Fehr Jacqueline · Nationalrat · Zürich · Sozialdemokratische Fraktion · 2008-12-17
Wortprotokoll
Die Kommission hat sich mit 16 zu 7 Stimmen für den Antrag der Mehrheit ausgesprochen, und zwar aus dem Grund, den der Bundesrat eben erläutert hat: Der Minderheitsantrag ist sachlich schlicht falsch, die Verantwortung kann auch mit einem solchen Gesetzesartikel nicht woanders deponiert werden als dort, wo sie in der Realität liegt. Insofern ist die Formulierung, die festlegt, was die Aufgabe des Bundesrates ist, in der Fassung der Mehrheit eben realitätskonform und deshalb auch unterstützungswürdig.
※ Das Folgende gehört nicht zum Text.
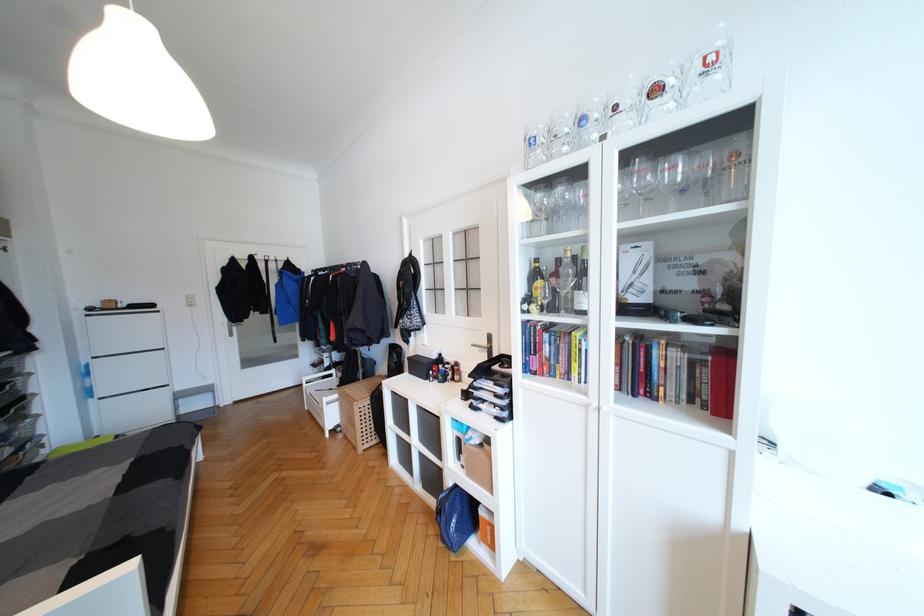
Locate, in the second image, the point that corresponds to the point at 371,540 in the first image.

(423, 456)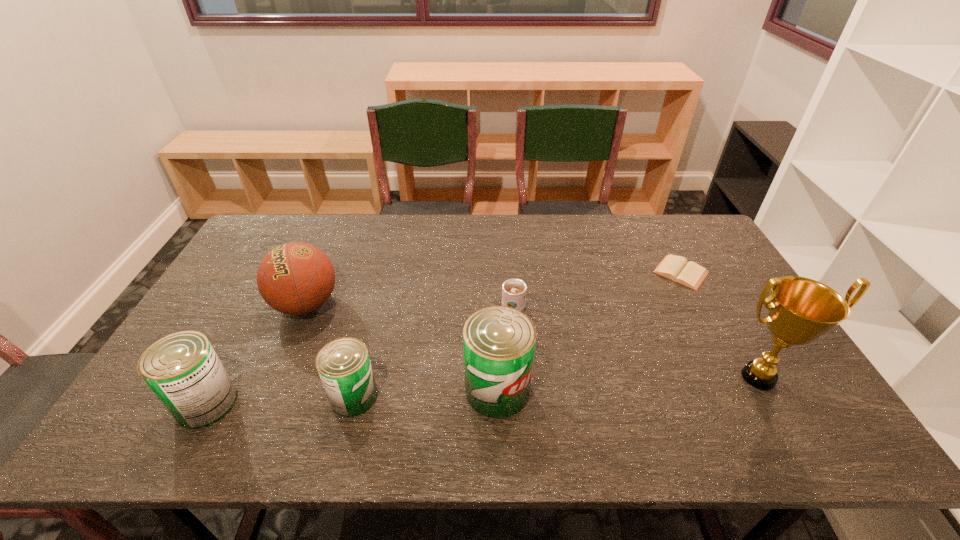
Please point a spot on the right to add another can. Please provide its 2D coordinates. Your answer should be formatted as a tuple, i.e. [(x, y)], where the tuple contains the x and y coordinates of a point satisfying the conditions above.

[(636, 383)]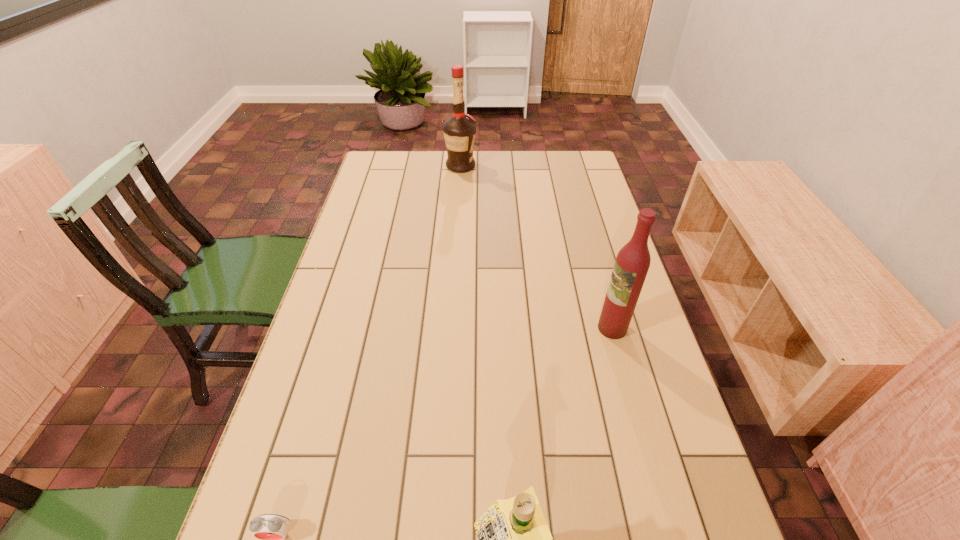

Ich möchte, damit ich nicht noch einmal das Wort ergreifen muss, zuhanden des Amtlichen Bulletins sagen, dass die Kommission bei Artikel 14 mit 15 zu 7 Stimmen bzw. 16 zu 8 Stimmen die beiden von der Minderheit von Rotz beantragten Literae d und e abgelehnt hat. Hier geht es tatsächlich um eine Selbstverständlichkeit, die nicht extra nochmals aufgeführt werden muss. Deshalb hat die Kommission auch diesen Antrag deutlich abgelehnt.